» Data listing
================================

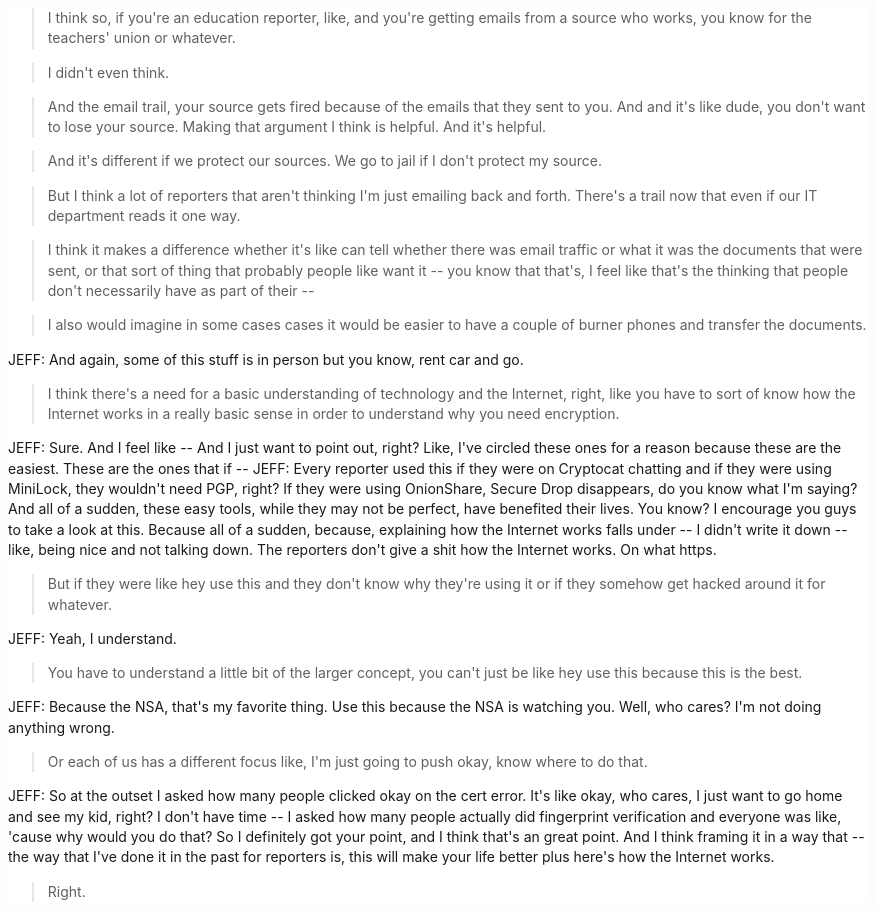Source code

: > I think so, if you're an education reporter, like, and you're getting emails from a source who works, you know for the teachers' union or whatever.

> I didn't even think.

> And the email trail, your source gets fired because of the emails that they sent to you.  And and it's like dude, you don't want to lose your source.  Making that argument I think is helpful.
> And it's helpful.

> And it's different if we protect our sources.  We go to jail if I don't protect my source.

> But I think a lot of reporters that aren't thinking I'm just emailing back and forth.  There's a trail now that even if our IT department reads it one way.

> I think it makes a difference whether it's like can tell whether there was email traffic or what it was the documents that were sent, or that sort of thing that probably people like want it -- you know that that's, I feel like that's the thinking that people don't necessarily have as part of their --

> I also would imagine in some cases cases it would be easier to have a couple of burner phones and transfer the documents.

JEFF:  And again, some of this stuff is in person but you know, rent car and go.

> I think there's a need for a basic understanding of technology and the Internet, right, like you have to sort of know how the Internet works in a really basic sense in order to understand why you need encryption.

JEFF:  Sure. And I feel like -- And I just want to point out, right?  Like, I've circled these ones for a reason because these are the easiest.  These are the ones that if --
JEFF:  Every reporter used this if they were on Cryptocat chatting and if they were using MiniLock, they wouldn't need PGP, right?  If they were using OnionShare, Secure Drop disappears, do you know what I'm saying?  And all of a sudden, these easy tools, while they may not be perfect, have benefited their lives.  You know?  I encourage you guys to take a look at this.  Because all of a sudden, because, explaining how the Internet works falls under -- I didn't write it down -- like, being nice and not talking down.  The reporters don't give a shit how the Internet works.  On what https.

> But if they were like hey use this and they don't know why they're using it or if they somehow get hacked around it for whatever.

JEFF:  Yeah, I understand.

> You have to understand a little bit of the larger concept, you can't just be like hey use this because this is the best.

JEFF:  Because the NSA, that's my favorite thing.  Use this because the NSA is watching you.  Well, who cares?  I'm not doing anything wrong.

> Or each of us has a different focus like, I'm just going to push okay, know where to do that.

JEFF:  So at the outset I asked how many people clicked okay on the cert error.  It's like okay, who cares, I just want to go home and see my kid, right?  I don't have time -- I asked how many people actually did fingerprint verification and everyone was like, 'cause why would you do that?  So I definitely got your point, and I think that's an great point.  And I think framing it in a way that -- the way that I've done it in the past for reporters is, this will make your life better plus here's how the Internet works.

> Right.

================================

» Activity
Reproduce every entry above word for word, but leave out the pictures.

» Solution for this problem
Source code

: > I think so, if you're an education reporter, like, and you're getting emails from a source who works, you know for the teachers' union or whatever.

> I didn't even think.

> And the email trail, your source gets fired because of the emails that they sent to you.  And and it's like dude, you don't want to lose your source.  Making that argument I think is helpful.
> And it's helpful.

> And it's different if we protect our sources.  We go to jail if I don't protect my source.

> But I think a lot of reporters that aren't thinking I'm just emailing back and forth.  There's a trail now that even if our IT department reads it one way.

> I think it makes a difference whether it's like can tell whether there was email traffic or what it was the documents that were sent, or that sort of thing that probably people like want it -- you know that that's, I feel like that's the thinking that people don't necessarily have as part of their --

> I also would imagine in some cases cases it would be easier to have a couple of burner phones and transfer the documents.

JEFF:  And again, some of this stuff is in person but you know, rent car and go.

> I think there's a need for a basic understanding of technology and the Internet, right, like you have to sort of know how the Internet works in a really basic sense in order to understand why you need encryption.

JEFF:  Sure. And I feel like -- And I just want to point out, right?  Like, I've circled these ones for a reason because these are the easiest.  These are the ones that if --
JEFF:  Every reporter used this if they were on Cryptocat chatting and if they were using MiniLock, they wouldn't need PGP, right?  If they were using OnionShare, Secure Drop disappears, do you know what I'm saying?  And all of a sudden, these easy tools, while they may not be perfect, have benefited their lives.  You know?  I encourage you guys to take a look at this.  Because all of a sudden, because, explaining how the Internet works falls under -- I didn't write it down -- like, being nice and not talking down.  The reporters don't give a shit how the Internet works.  On what https.

> But if they were like hey use this and they don't know why they're using it or if they somehow get hacked around it for whatever.

JEFF:  Yeah, I understand.

> You have to understand a little bit of the larger concept, you can't just be like hey use this because this is the best.

JEFF:  Because the NSA, that's my favorite thing.  Use this because the NSA is watching you.  Well, who cares?  I'm not doing anything wrong.

> Or each of us has a different focus like, I'm just going to push okay, know where to do that.

JEFF:  So at the outset I asked how many people clicked okay on the cert error.  It's like okay, who cares, I just want to go home and see my kid, right?  I don't have time -- I asked how many people actually did fingerprint verification and everyone was like, 'cause why would you do that?  So I definitely got your point, and I think that's an great point.  And I think framing it in a way that -- the way that I've done it in the past for reporters is, this will make your life better plus here's how the Internet works.

> Right.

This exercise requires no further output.